As I mentioned earlier, I’ve been around the health crisis merry-go-round quite a few times. Four battles with cancer, a bone marrow transplant, a heart transplant, necrotizing fasciitis that nearly took my leg. A devastating lack of athletic ability that ended my pro athlete dreams in junior high.
“I had to work for this…”
“I’ve struggled too…”
“I was lost relationships and jobs because of my health…”
These were all ways that I thought I could understand what it means to have a system against you. These were my justifications for my own inaction. We all have our crosses to bear, so suck it up and drive on. Look at what I’ve been through. I know exhaustion. I know real struggle.
But the reality is that I will never understand what it means to be anything but a white guy. I will never have someone follow me around a store. I will never be profiled by a police officer. I will never lose out on a loan, or a lease, or an invite to a club because I’m seen as “different.” I will never fully understand the black experience in America, and I now understand that.
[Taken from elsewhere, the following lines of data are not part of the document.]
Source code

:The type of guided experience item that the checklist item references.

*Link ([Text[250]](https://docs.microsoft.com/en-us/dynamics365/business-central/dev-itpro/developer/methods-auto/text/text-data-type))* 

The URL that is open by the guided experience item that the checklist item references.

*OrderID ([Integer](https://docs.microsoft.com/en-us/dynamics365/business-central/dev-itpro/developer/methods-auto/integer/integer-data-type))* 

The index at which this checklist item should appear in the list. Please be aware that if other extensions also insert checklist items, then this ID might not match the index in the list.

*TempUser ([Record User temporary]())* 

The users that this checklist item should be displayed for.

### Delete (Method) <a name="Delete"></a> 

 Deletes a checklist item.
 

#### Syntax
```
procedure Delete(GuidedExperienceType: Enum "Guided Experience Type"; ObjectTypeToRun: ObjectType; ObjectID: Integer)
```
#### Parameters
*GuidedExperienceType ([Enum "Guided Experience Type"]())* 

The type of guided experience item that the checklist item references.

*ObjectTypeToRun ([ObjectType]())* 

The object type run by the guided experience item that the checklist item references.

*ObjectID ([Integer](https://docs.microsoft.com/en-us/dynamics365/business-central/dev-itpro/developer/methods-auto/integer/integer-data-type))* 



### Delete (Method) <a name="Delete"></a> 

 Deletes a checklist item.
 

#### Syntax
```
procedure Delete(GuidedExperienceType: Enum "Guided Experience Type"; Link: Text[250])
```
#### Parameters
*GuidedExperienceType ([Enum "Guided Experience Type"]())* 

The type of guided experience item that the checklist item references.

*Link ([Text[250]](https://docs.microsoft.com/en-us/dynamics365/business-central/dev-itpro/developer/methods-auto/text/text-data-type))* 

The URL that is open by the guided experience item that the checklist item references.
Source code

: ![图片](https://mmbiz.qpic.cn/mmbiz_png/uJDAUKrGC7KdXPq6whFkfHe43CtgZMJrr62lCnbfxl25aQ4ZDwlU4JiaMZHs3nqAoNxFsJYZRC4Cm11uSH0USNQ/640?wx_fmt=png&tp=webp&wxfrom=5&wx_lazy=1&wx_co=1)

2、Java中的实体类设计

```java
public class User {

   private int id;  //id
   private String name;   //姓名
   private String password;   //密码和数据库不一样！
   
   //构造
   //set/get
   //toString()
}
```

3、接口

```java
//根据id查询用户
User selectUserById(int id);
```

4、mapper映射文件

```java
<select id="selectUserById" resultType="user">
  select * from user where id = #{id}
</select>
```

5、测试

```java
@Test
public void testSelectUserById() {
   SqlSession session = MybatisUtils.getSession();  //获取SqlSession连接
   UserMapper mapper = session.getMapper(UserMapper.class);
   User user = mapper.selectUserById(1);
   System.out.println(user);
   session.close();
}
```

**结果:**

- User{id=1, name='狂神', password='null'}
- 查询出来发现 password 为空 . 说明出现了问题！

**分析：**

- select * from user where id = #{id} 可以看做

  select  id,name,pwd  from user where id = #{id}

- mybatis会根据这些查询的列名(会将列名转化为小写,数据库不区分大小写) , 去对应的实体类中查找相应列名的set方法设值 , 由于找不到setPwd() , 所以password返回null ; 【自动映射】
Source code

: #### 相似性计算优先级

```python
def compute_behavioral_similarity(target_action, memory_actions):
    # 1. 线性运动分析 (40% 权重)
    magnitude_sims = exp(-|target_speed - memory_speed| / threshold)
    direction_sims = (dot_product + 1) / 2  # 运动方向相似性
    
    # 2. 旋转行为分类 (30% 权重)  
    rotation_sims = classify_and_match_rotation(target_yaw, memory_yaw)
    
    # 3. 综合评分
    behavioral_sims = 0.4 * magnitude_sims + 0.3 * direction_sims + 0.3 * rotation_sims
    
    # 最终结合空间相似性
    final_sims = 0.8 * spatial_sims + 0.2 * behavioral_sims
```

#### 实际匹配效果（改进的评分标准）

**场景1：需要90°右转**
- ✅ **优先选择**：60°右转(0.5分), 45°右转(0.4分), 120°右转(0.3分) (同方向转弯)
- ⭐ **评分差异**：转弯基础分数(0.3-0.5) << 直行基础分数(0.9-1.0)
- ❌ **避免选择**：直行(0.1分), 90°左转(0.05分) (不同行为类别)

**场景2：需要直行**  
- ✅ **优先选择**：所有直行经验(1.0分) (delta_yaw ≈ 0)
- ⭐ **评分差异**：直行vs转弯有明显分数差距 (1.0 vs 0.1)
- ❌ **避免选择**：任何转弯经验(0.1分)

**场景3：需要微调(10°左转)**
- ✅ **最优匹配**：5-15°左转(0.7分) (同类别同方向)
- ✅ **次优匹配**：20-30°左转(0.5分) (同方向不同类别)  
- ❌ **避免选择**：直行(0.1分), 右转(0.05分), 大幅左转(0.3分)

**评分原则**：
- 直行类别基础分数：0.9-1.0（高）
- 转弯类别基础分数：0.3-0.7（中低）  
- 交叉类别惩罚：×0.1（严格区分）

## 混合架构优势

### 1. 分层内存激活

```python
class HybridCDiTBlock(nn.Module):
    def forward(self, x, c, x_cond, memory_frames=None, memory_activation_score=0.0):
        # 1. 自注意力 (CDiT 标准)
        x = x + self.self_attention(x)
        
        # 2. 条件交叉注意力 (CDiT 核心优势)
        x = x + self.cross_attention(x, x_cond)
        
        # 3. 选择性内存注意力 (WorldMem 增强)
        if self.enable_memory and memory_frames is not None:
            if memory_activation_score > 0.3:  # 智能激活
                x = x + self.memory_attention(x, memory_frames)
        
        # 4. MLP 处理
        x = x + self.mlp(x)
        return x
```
I commit to never thinking I understand. And by recognizing that I don’t, I will become a better listener. And by being a better listener, I will see people more clearly. And with my eyes fully open, I will be better equipped to take action. And that action will include being proudly intolerant of intolerance.
I won’t always be perfect. I won’t always be great. But I think that I can always be good. And if there are enough of us committed to being good on a regular basis, this will get better. It must get better.
We want to return to the shared joy of February 2nd. We want to be as unified as we were three days later as the champions paraded through Kansas City. And we want everyone who calls this country home to be able to fully realize the freedom and bounty that it promises to provide.
God bless to all my brothers and sisters in Chiefs Kingdom.
And for this one time only, god bless, Raiders, Chargers, and Broncos fans too.
(I really expected to burst into flames by typing that. So glad I didn’t.)